Hope Andrea Mikaelson

3 Hafta Sonra

12 : 35

Ah, sanırım aradan epey zaman geçmişti; Yani, Aşağı yukarı öyleydi, en azından benim için. Ne de olsa içimde küçük bir insan vardı, ve bugün evleniyordum, ne tuhaf bir sondu oysa.

Fakat... Bu hikayenin sonu unutulmaz bir mutluluğa bağlansa bile bazı şeyleri unutamıyordum.

Gerçi, nedenini bile bilmiyordum ki, bu tuhaflığı kendime bile açıklayamıyordum. Ama, böyle bir hikayenin sonu bu kadar kolay mutlu bitemezdi, öyleymiş gibi gelmiyordu işte.

Ki, o huzursuz, ve bir o kadar da tanıdık olan his. Sebebini hala çözemiyorum, ama özellikle de onu unutamıyordum, garipti. Dahası, o hissin beraberinde getirdiği karanlık ve boşluktan ibaret olan tuhaf hisler de vardı. Tanıdıktı, bir o kadar da yabancı, anlam veremiyordum. Eh, yükselen fısıltılar ve içime düşen fırtına da cabasıydı zaten.

Evet, kulağa tuhaf geliyor, biliyorum; Ama kötü bir şeyler yaklaşıyordu, bu sessizlik tehlikeli bir fırtınanın habercisi olmalıydı.

Bir zaman sonra, yaklaşmaya başladığımda daha önce bu şehir de hiç görmediğim kadar sert esen bir rüzgarla tüylerim ürpermişti nedense. Neredeyse bir fırtına yaklaşıyordu sanki, savrulan saçlarımı toparlamaya çalışarak binaya attım hemen kendimi.
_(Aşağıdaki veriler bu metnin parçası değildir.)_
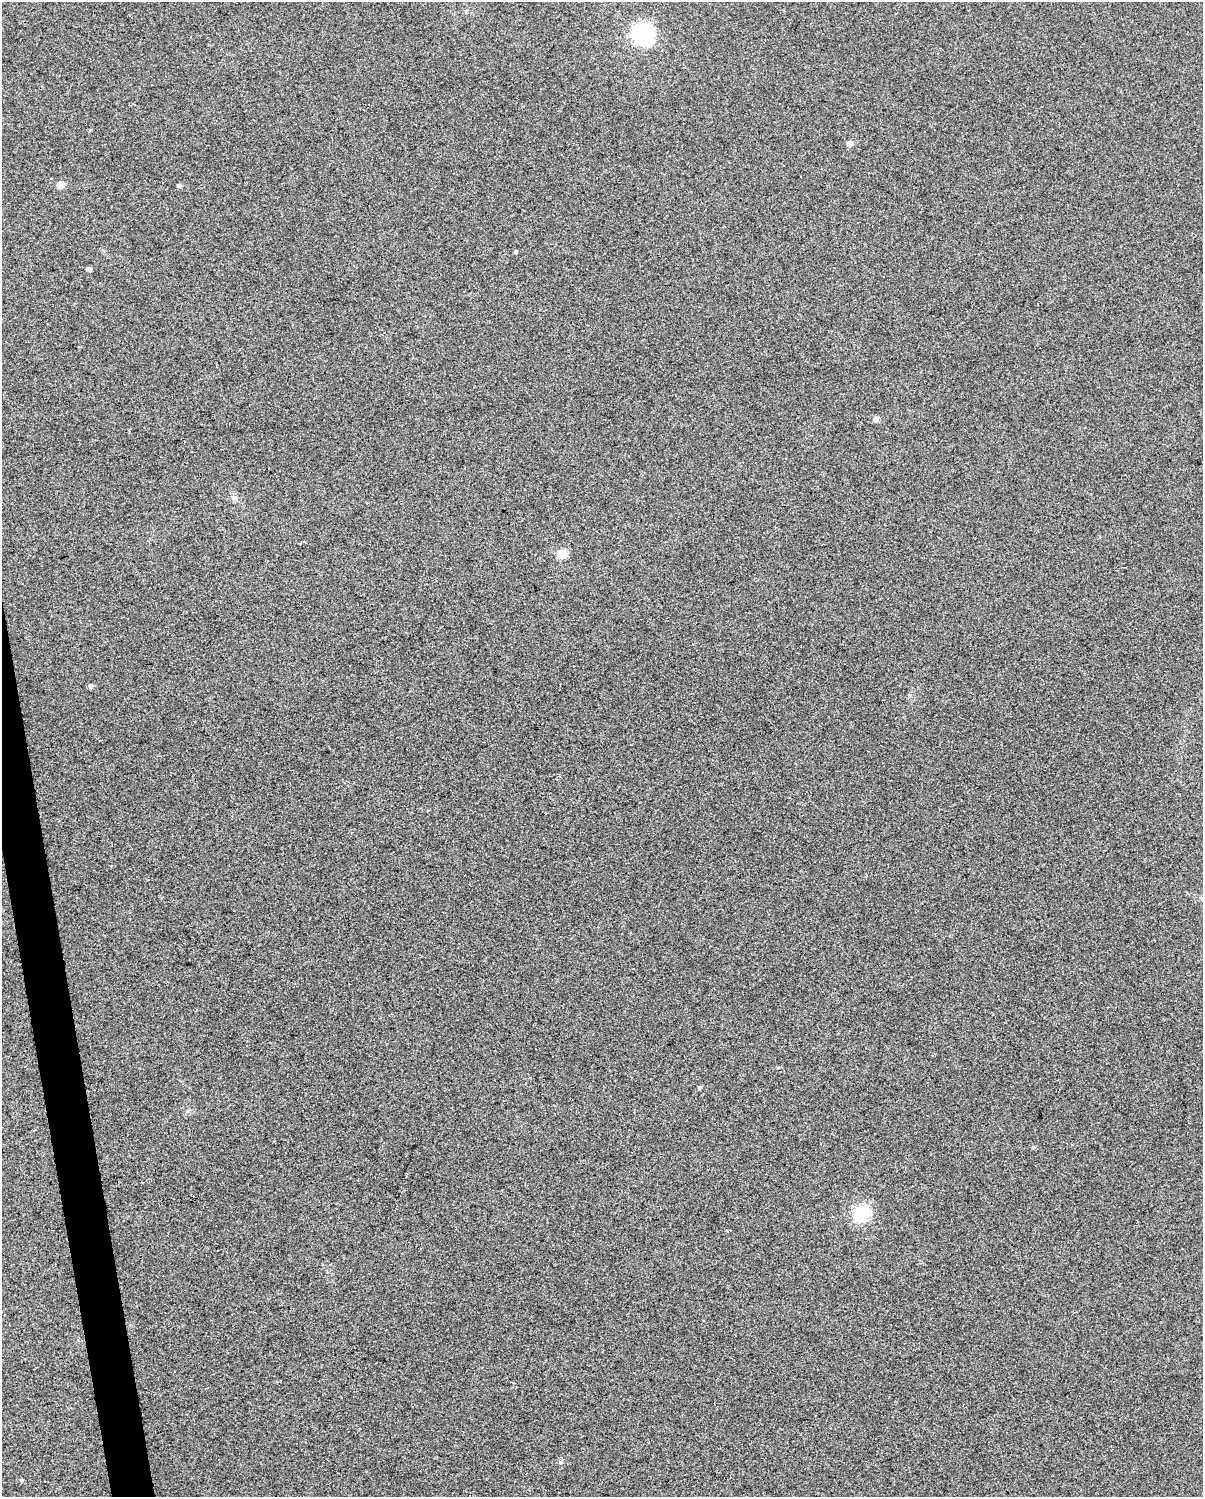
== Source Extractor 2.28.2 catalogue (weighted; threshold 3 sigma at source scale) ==
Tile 7 of 4 x 3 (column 3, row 2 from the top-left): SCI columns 2403-3603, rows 1516-3010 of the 4804 x 4570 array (HDU 1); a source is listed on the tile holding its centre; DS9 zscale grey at full resolution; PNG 1205 x 1499 px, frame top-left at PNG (2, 2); no overlay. Shown black and unused: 2% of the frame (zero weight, under 3 of 5 exposures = <1% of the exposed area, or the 3 px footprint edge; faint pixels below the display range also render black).
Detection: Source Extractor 2.28.2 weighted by HDU 2 'WHT'; one run over the whole footprint, this tile lists its part. Background 0.0255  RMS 0.035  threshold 0.156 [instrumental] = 3 sigma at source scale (4.5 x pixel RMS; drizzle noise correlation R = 1.50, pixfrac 1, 0.0396/0.0396 arcsec/px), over >= 5 px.
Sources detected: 13; all 13 listed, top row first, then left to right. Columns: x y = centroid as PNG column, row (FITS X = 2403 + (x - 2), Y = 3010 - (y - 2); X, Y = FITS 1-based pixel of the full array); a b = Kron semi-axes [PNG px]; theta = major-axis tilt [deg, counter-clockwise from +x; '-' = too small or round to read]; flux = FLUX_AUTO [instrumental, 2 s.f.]
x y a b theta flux
643 34 8 7 - 1600
850 143 6 5 - 19
60 185 5 5 - 51
179 186 5 5 - 6.9
516 252 4 4 - 4
89 269 5 4 - 8.1
876 419 5 5 - 14
562 554 5 5 - 120
90 686 5 4 - 7.8
1202 898 7 4 -34 6.3
699 1088 5 4 - 4.4
862 1213 7 6 - 650
21 1480 5 3 - 3.3
Isophote crosses this tile's border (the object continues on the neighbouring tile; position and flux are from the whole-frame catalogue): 1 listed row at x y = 1202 898
Unlisted compact peaks at least as high as the median listed source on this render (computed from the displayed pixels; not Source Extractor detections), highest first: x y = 1033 1147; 560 1462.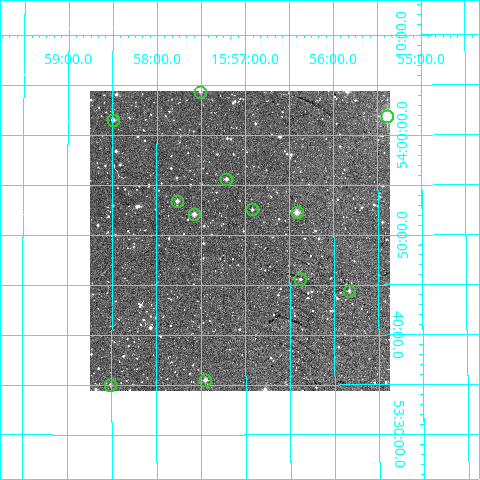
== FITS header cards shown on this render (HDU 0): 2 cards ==
NAXIS1  =                  300
NAXIS2  =                  300

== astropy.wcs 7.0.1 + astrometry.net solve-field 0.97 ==
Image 300 x 300 px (HDU 0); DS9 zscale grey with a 90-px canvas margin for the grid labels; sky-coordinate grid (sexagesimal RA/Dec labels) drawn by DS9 from the SOLVED WCS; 12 Tycho-2 reference stars matched to detected sources circled (green)
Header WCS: RA---TAN/DEC--TAN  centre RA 15:57:04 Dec +53:49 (239.27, +53.82 deg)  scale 6 arcsec/px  FOV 30.0' x 30.0'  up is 0 deg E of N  parity normal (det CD < 0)
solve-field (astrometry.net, Tycho-2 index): VERIFIED the header's WCS against the Tycho-2 star catalogue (verified at 2 index scales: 9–12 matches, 0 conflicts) and refined it, rather than solving blind
Solved WCS: RA---TAN-SIP/DEC--TAN-SIP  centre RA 15:57:04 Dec +53:49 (239.27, +53.82 deg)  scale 5.99 arcsec/px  FOV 29.9' x 30.0'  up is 0 deg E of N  parity normal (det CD < 0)
The solver's refit moves the header's centre by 1.7 arcsec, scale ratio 0.9983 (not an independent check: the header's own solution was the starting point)
Tycho-2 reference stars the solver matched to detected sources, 12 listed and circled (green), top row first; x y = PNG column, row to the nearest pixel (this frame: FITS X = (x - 90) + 1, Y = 300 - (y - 91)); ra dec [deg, ICRS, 3 dp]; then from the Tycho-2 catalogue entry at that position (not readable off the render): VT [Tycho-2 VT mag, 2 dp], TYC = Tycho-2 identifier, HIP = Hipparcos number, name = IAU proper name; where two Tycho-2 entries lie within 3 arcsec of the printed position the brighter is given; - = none
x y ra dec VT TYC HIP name
200 92 239.377 +54.072 12.17 3870-1854-1 - -
387 116 238.846 +54.032 8.32 3870-1633-1 77970 -
113 120 239.623 +54.026 11.58 3870-701-1 - -
226 179 239.303 +53.927 11.65 3870-1754-1 - -
177 201 239.441 +53.891 11.94 3870-777-1 - -
252 209 239.230 +53.876 12.92 3870-147-1 - -
297 212 239.104 +53.871 10.63 3870-65-1 - -
194 214 239.395 +53.868 11.02 3870-683-1 - -
300 279 239.094 +53.760 11.86 3870-817-1 - -
349 291 238.957 +53.740 11.85 3870-1482-1 - -
205 380 239.363 +53.592 11.65 3870-1148-1 - -
110 385 239.629 +53.584 12.44 3870-1296-1 - -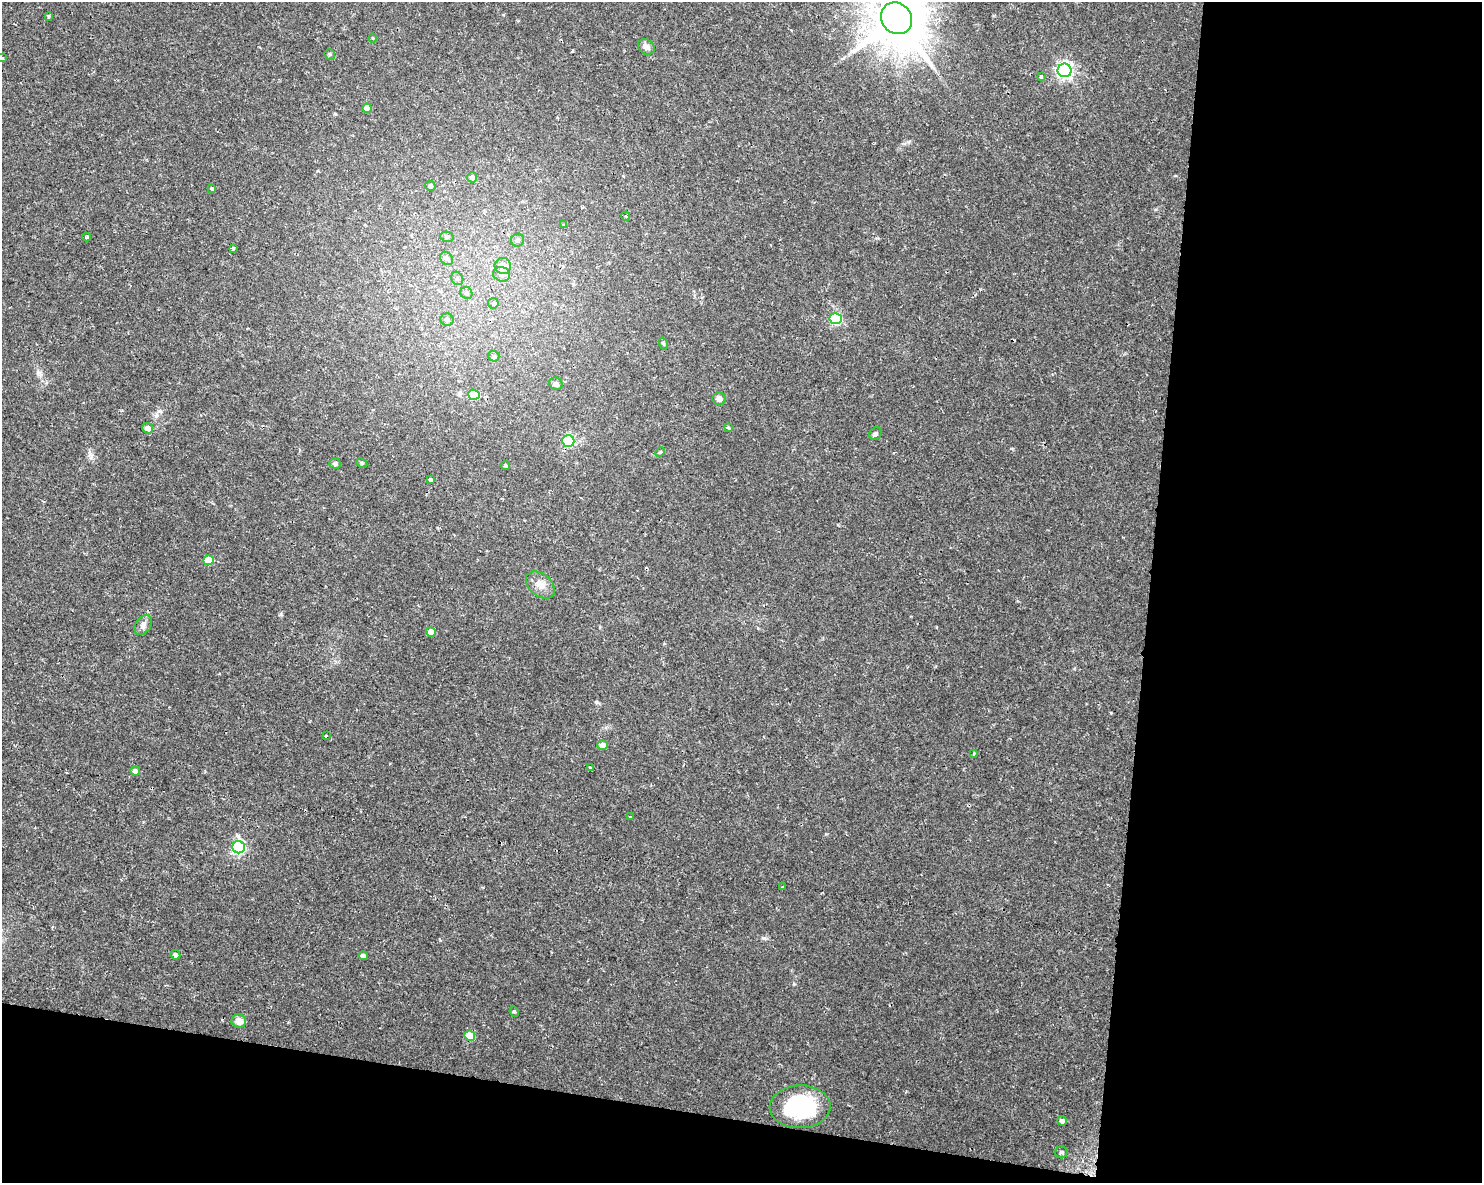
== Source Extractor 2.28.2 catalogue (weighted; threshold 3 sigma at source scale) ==
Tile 12 of 3 x 4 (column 3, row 4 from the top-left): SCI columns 3249-4728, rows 1-1181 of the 4958 x 4735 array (HDU 1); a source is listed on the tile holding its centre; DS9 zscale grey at full resolution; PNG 1484 x 1185 px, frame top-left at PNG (2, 2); each listed source drawn as its Kron ellipse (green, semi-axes under 4 px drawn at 4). Shown black and unused: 28% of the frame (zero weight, under 2 of 3 exposures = <1% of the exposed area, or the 3 px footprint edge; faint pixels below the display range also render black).
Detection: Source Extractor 2.28.2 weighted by HDU 2 'WHT'; one run over the whole footprint, this tile lists its part. Background 0.0302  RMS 0.0033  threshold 0.0149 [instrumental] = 3 sigma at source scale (4.5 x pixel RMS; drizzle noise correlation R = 1.50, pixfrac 1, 0.0396/0.0396 arcsec/px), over >= 5 px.
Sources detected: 61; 1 cosmic-ray / hot-pixel residue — neither listed nor drawn; the other 60 listed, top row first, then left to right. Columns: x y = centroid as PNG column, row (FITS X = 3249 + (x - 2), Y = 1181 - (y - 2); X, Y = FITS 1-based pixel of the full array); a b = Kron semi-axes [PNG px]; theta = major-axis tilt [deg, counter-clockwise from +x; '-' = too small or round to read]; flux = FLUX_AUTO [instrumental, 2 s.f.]
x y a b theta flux
49 17 3 2 - 0.43
897 18 16 15 - 2200
373 38 4 4 - 0.3
646 47 9 7 -34 1.7
330 54 6 5 - 0.49
2 58 3 3 - 0.37
1065 70 7 6 - 110
1041 76 3 3 - 1.3
367 108 4 4 - 3.5
472 177 5 5 - 1.4
430 186 5 5 - 1
212 188 3 3 - 1
625 216 4 3 - 0.28
564 225 4 4 - 0.31
87 237 4 3 - 0.56
447 237 7 5 -12 0.67
518 240 6 6 - 0.86
233 248 3 3 - 1.6
446 258 7 6 - 0.91
503 266 8 8 - 3
502 274 8 7 - 1.7
457 278 7 5 -60 0.75
466 293 6 5 - 0.76
493 303 5 5 - 0.58
836 319 6 5 - 27
447 320 6 6 - 1
663 344 6 4 -70 0.45
494 356 5 5 - 0.64
556 384 7 6 - 1.1
474 395 6 5 - 13
719 399 6 6 - 1.7
148 428 5 5 - 2.2
728 428 4 3 - 0.78
875 434 7 6 - 0.72
568 441 6 5 - 26
660 452 5 4 - 0.45
362 463 6 4 -28 0.51
335 464 5 5 - 1
506 466 5 4 - 0.53
431 479 4 3 - 0.84
208 560 5 5 - 6.3
540 585 16 11 -40 3.1
143 625 11 7 53 1.6
431 632 5 4 - 3
326 736 3 3 - 0.79
602 745 5 5 - 2.2
974 754 3 3 - 0.47
591 768 4 3 - 1.4
135 771 5 4 - 1.9
630 817 3 2 - 0.29
239 847 6 6 - 51
783 886 3 2 - 0.32
175 955 5 4 - 0.85
363 956 4 4 - 1.6
514 1012 5 4 - 0.49
239 1021 7 7 - 2.7
470 1036 5 5 - 7.6
800 1107 30 21 1 32
1062 1121 5 4 - 0.93
1061 1152 6 6 - 0.79
Isophote crosses this tile's border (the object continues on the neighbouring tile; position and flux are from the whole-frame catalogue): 2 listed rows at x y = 897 18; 2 58
Unlisted compact peaks at least as high as the median listed source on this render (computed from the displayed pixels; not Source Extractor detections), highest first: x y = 160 411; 596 702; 281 614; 764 938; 794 984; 826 834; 440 940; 91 458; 908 142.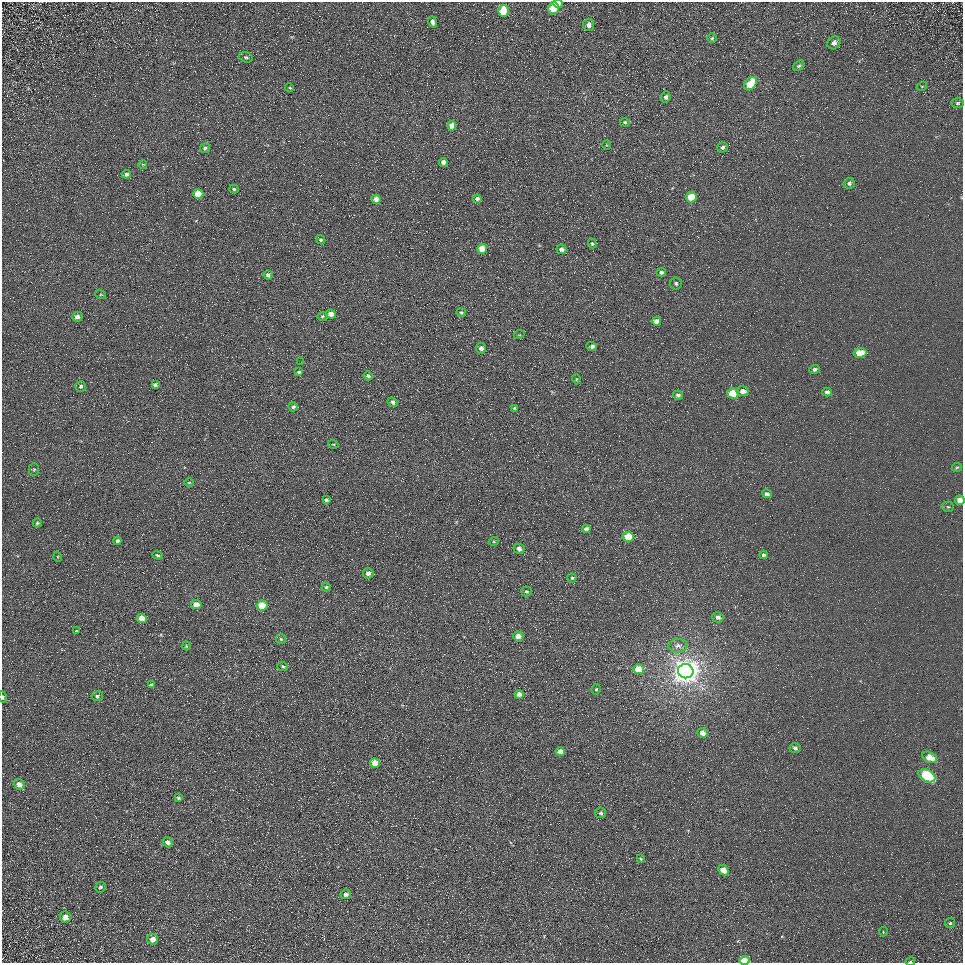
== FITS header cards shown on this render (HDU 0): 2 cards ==
NAXIS1  =                  961
NAXIS2  =                  961

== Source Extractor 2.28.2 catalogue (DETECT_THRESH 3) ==
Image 961 x 961 px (HDU 0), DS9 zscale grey, 1 PNG px = 1 image px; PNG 965 x 965 px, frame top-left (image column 1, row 961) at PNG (2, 2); each listed source drawn as its Kron ellipse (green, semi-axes under 4 px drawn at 4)
Background 5.61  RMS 7.7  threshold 23.2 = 3 sigma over >= 5 px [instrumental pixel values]
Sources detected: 117; all 117 listed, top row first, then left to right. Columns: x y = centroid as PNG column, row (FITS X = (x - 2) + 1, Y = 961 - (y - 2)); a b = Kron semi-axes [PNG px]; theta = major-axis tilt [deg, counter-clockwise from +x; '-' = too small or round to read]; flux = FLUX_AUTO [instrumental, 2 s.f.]
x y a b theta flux
558 4 5 4 - 2600
553 8 6 5 - 15000
503 11 6 5 - 20000
432 22 5 4 - 2000
589 25 6 5 - 2500
712 38 5 4 - 680
834 43 7 6 - 2400
246 57 7 5 -15 860
799 66 6 4 36 1000
751 84 7 5 50 17000
922 86 5 3 - 480
290 88 4 3 - 540
666 97 6 4 84 1400
958 103 6 5 - 900
625 122 5 4 - 800
452 126 5 4 - 4700
607 145 5 3 - 390
722 147 5 5 - 1300
205 148 5 5 - 1500
443 162 4 4 - 2800
143 165 4 3 - 420
126 174 5 4 - 1200
849 183 6 5 - 1400
234 189 4 4 - 920
198 194 5 5 - 11000
691 197 5 5 - 17000
376 199 4 4 - 4200
477 199 4 4 - 2500
320 240 5 4 - 1000
592 244 5 4 - 870
482 249 5 4 - 11000
562 249 5 4 - 2100
661 272 5 4 - 1200
268 275 4 4 - 1500
676 283 6 5 - 1200
101 295 5 3 - 550
461 312 5 4 - 850
331 314 5 4 - 7300
322 316 5 4 - 780
77 317 5 5 - 2200
656 321 4 4 - 3500
519 335 5 3 - 470
592 346 5 3 - 1500
481 348 5 5 - 1800
860 353 6 4 9 11000
301 362 2 2 - 620
815 369 5 4 - 1400
299 372 4 3 - 890
368 376 5 4 - 1300
576 379 5 3 - 450
155 385 4 3 - 1300
81 386 5 5 - 1100
743 391 6 5 - 3200
827 392 5 4 - 1800
733 393 5 5 - 22000
678 395 5 4 - 1400
393 402 5 4 - 1800
293 407 5 4 - 1400
515 408 4 3 - 990
333 444 5 3 - 450
957 467 5 4 - 650
34 469 6 5 - 850
189 482 5 3 - 490
767 494 5 4 - 1500
326 500 4 4 - 1100
960 500 4 4 - 5700
948 507 5 5 - 920
37 523 4 4 - 730
586 529 4 4 - 2200
628 537 5 5 - 18000
117 541 4 4 - 1500
494 541 5 3 - 540
519 549 5 5 - 2800
157 555 5 4 - 870
763 555 4 4 - 1300
58 557 5 3 - 480
368 573 5 5 - 2700
572 578 4 4 - 690
326 587 4 4 - 830
526 592 5 5 - 710
196 605 5 4 - 5400
262 605 5 5 - 15000
718 617 6 5 - 1800
142 618 5 4 - 7700
77 631 4 3 - 470
518 636 5 4 - 5900
281 639 5 5 - 810
186 646 4 4 - 440
678 646 9 7 3 2500
283 666 5 4 - 740
638 669 5 5 - 12000
686 671 8 7 - 790000
151 685 4 3 - 1300
596 689 5 4 - 780
519 695 4 4 - 3800
97 696 6 4 8 1200
3 697 5 3 - 670
703 733 5 4 - 4000
795 748 5 5 - 1600
560 751 5 4 - 4800
930 757 8 5 -27 7100
375 763 5 4 - 13000
927 776 9 5 -26 59000
19 784 5 5 - 3400
178 798 4 4 - 990
601 813 5 5 - 1300
168 842 5 4 - 2400
640 858 3 3 - 660
723 870 6 4 -46 7100
100 887 5 5 - 1100
346 894 5 5 - 2500
65 917 6 5 - 3300
950 923 5 5 - 730
883 932 5 3 - 470
153 939 5 5 - 3600
744 960 5 4 - 10000
910 962 4 2 - 520
At the frame edge (FLAGS 8, measured only in part): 4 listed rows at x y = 960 500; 3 697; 744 960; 910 962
Bir süre boyunca basamakları tırmanmamın ardından arka arkaya zili çalmaya başladım. Ama ne bir açan vardı, ne de ötesinde bir ses. Son çare büyüyle kilidi kırarak içeriye girdim, fakat etrafta hala ses yoktu. Neler oluyordu burada ya? Koridorda ilerlemeye devam ettikçe bu defa da evin dehşet derecedeki dağınıklığı karşılıyordu insanı. Dahası malikaneye bakan pencerenin önünde tuhaf notlarla dolu beyaz bir tahta vardı. Duvar taraflarında ise bir sürü açık bilgisayar ve televizyondaki değişik sistemlere karşı notlar da doğa olaylarıyla ilişkili gibiydi, daha da tuhafı hepsi tek bir tarihe bağlanıyordu. On iki haziran, fakat bu yıl içinde. İyi de on iki haziran da ne vardı ki? Tahtanın çevresini kaplayan cesetlerle dolu resimler bana Jesse'nin sözlerini hatırlattı nedense.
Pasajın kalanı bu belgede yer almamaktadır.